Gesù era il sacrificio definitivo per espiare tutti i peccati dell’umanità di fronte a Dio. Questa era l’unica via possibile per gli uomini per tornare ad avere una vera comunione con Dio. Gesù, quindi, è colui che apre la porta che separava l’uomo peccatore dal Dio della perfezione e della verità.
Il velo del santissimo che si squarcia dall’alto verso il basso raffigura l’opera che Dio ha fatto donando il corpo e il sangue del proprio figlio unigenito affinché l’uomo peccatore potesse ritornare a parlare con Dio, così come potevano fare Adamo ed Eva nel giardino dell’Eden prima di cadere nel peccato.
Questa verità viene illustrata molto bene nella lettera agli Ebrei ed in particolare nel capitolo 10. Non potendo leggere qui tutto il capitolo vi propongo di leggere solo un breve passaggio da questa lettera:
Ebrei 10:19-20 Avendo dunque, fratelli, libertà di entrare nel santuario in virtù del sangue di Gesù, 20 la via recente e vivente che egli ha inaugurata per noi attraverso il velo, vale a dire la sua carne.
Questi versetti ci dicono che ora siamo liberi di entrare nel santissimo perché Gesù ha versato il Suo sangue per lavare i nostri peccati e perché il suo corpo è stato squarciato dall’alto verso il basso, ovvero per volontà di Dio.
Ecco che così ora possiamo ritornare all’affermazione di Gesù che abbiamo letto all’inizio: “Io sono la porta; se uno entra per me, sarà salvato”
E ora credo che tutti noi possiamo meglio capire che cosa intende Gesù quando dice di essere la porta, l’unica porta che porta alla salvezza, ovvero alla vita eterna insieme al Padre celeste, al nostro Creatore e al Suo Agnello.
Le porte eterneNella Gerusalemme celeste, la magnifica città eterna che scenderà dal cielo vi saranno 12 porte da cui potranno entrare solo coloro che hanno lavato le loro vesti (ovvero i loro peccati) con il sangue di Gesù.
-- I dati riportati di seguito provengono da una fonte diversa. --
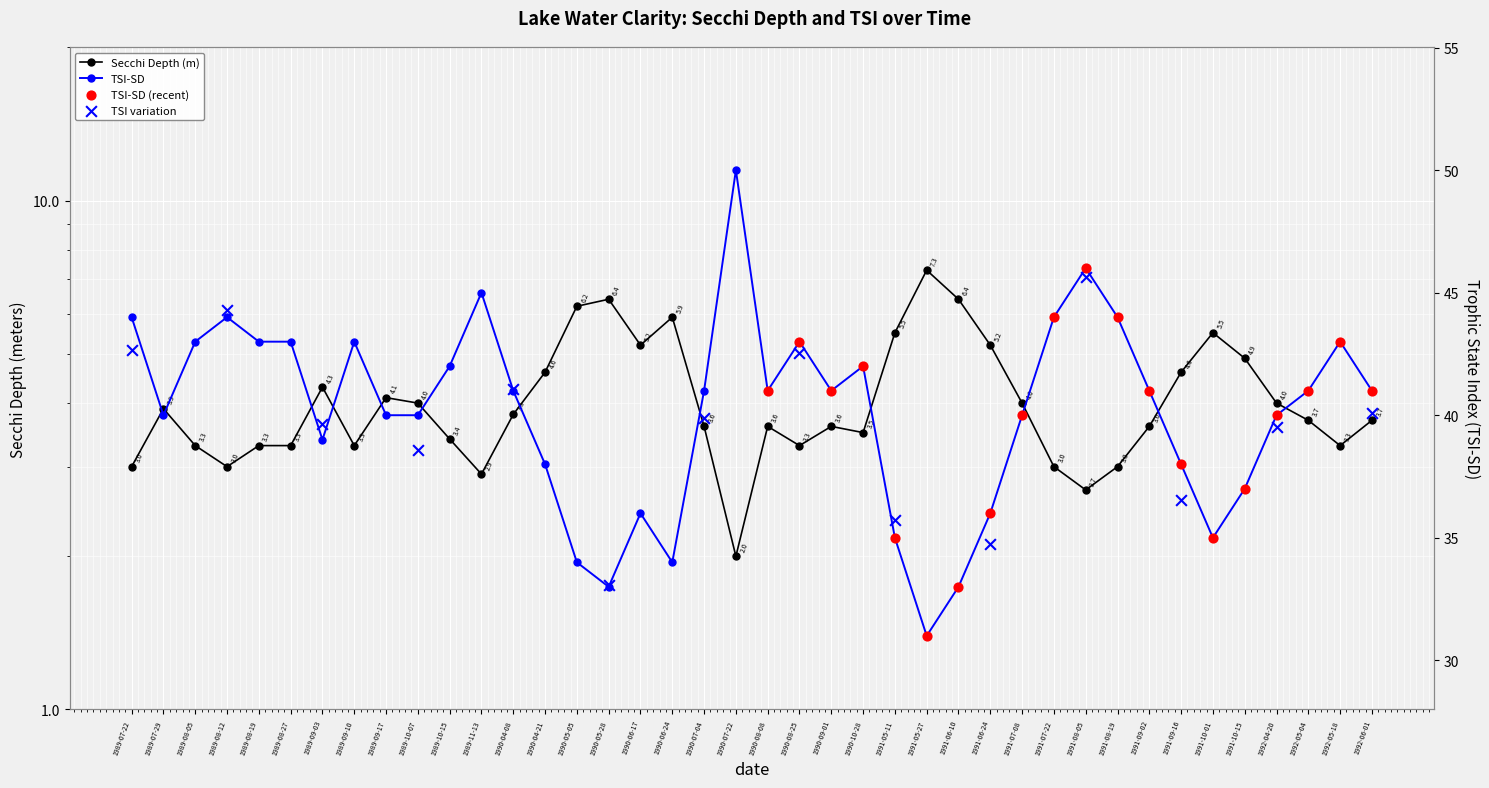

At how many categories does at least one series exceed 25?

40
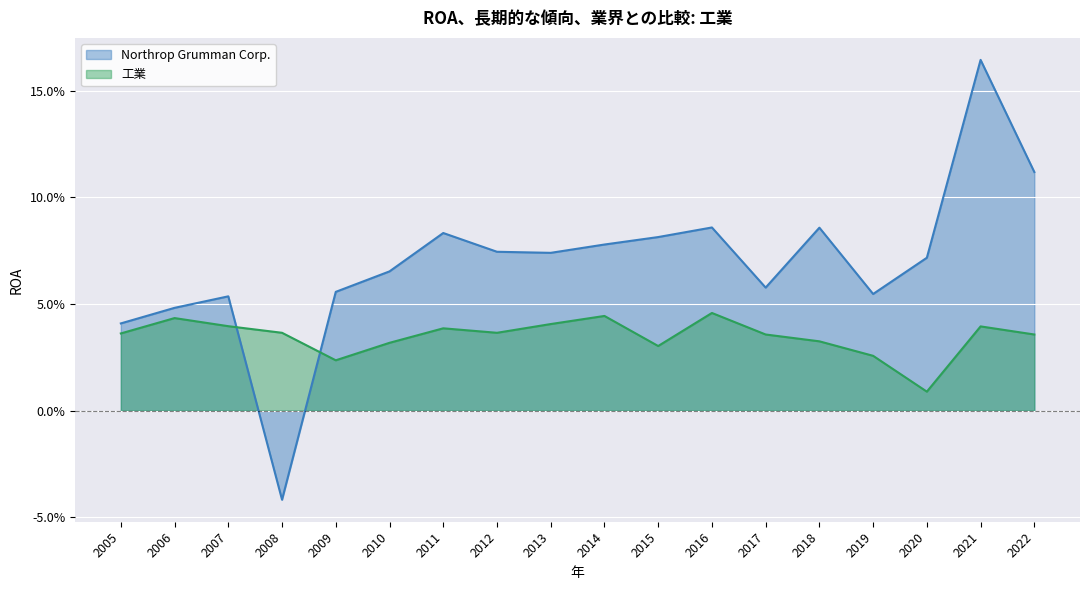

How many intersections are there between Northrop Grumman Corp. and 工業?

2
In quel luogo troveranno di nuovo l’albero della vita da cui l’uomo peccatore non può attingere per vivere in eterno.
Vi lascio quindi con questa visione dell’apostolo Giovanni che ci proietta nel luogo a cui sono destinate tutte le pecore che Gesù chiama per nome e che accettano di entrare da quella unica porta di salvezza che è la carne di Gesù Cristo.
Gesù stesso dice:
Apocalisse 22:13-14Io sono l’Alfa e l’Omega, il primo e l’ultimo, il principio e la fine. 14 Beati quelli che lavano le loro vesti per avere diritto all’albero della vita e per entrare per le porte nella città!